**** Records provided
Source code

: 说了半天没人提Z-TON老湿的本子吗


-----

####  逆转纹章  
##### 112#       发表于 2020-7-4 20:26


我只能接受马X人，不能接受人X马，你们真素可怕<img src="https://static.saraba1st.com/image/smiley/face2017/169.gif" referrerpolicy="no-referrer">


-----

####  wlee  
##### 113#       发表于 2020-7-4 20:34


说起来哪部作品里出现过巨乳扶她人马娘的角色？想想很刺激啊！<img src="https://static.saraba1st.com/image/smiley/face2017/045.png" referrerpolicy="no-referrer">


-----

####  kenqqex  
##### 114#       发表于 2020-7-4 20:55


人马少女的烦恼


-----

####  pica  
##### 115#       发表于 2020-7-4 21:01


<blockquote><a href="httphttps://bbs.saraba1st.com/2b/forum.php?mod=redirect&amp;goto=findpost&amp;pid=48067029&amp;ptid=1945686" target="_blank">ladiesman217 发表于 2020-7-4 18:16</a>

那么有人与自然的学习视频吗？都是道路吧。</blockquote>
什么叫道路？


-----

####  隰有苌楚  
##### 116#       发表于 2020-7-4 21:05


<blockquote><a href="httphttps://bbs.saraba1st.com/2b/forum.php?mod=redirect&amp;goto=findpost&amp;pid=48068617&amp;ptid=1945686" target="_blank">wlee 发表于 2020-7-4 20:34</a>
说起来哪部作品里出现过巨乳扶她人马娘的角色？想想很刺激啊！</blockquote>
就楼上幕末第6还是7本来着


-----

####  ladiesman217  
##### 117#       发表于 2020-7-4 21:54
********
**** Records provided
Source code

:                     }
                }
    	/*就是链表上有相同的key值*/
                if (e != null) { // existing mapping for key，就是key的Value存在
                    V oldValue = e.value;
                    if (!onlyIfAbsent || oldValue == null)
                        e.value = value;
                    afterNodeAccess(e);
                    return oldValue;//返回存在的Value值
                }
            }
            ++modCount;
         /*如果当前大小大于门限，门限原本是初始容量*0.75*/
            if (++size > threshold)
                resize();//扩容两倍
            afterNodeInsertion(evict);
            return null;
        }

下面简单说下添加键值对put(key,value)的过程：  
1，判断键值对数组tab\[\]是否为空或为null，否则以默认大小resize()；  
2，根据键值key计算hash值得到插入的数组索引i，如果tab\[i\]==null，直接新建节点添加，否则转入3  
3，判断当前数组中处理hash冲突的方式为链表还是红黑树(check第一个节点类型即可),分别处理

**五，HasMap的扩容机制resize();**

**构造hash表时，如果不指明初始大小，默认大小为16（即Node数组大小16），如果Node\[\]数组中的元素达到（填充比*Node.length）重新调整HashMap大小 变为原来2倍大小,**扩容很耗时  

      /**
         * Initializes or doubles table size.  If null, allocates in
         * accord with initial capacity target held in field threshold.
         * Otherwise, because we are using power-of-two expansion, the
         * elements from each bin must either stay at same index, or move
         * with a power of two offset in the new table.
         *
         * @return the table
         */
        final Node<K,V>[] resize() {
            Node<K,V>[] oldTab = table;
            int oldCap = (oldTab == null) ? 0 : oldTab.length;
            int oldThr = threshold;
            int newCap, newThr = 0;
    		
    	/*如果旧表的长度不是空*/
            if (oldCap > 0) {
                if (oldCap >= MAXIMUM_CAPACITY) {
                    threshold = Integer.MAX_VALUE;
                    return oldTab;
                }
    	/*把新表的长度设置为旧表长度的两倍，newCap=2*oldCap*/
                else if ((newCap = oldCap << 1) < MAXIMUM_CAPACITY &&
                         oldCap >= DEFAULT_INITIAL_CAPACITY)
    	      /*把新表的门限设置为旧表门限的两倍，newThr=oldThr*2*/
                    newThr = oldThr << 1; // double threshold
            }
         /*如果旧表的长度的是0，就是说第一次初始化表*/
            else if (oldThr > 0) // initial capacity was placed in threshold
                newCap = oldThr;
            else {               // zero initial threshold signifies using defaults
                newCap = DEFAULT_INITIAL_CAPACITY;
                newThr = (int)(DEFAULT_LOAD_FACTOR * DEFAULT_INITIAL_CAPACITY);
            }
********
● What you need to do
Copy out every line in the records above that contains the string "findpost".

● Result of the exercise
<blockquote><a href="httphttps://bbs.saraba1st.com/2b/forum.php?mod=redirect&amp;goto=findpost&amp;pid=48067029&amp;ptid=1945686" target="_blank">ladiesman217 发表于 2020-7-4 18:16</a>
<blockquote><a href="httphttps://bbs.saraba1st.com/2b/forum.php?mod=redirect&amp;goto=findpost&amp;pid=48068617&amp;ptid=1945686" target="_blank">wlee 发表于 2020-7-4 20:34</a>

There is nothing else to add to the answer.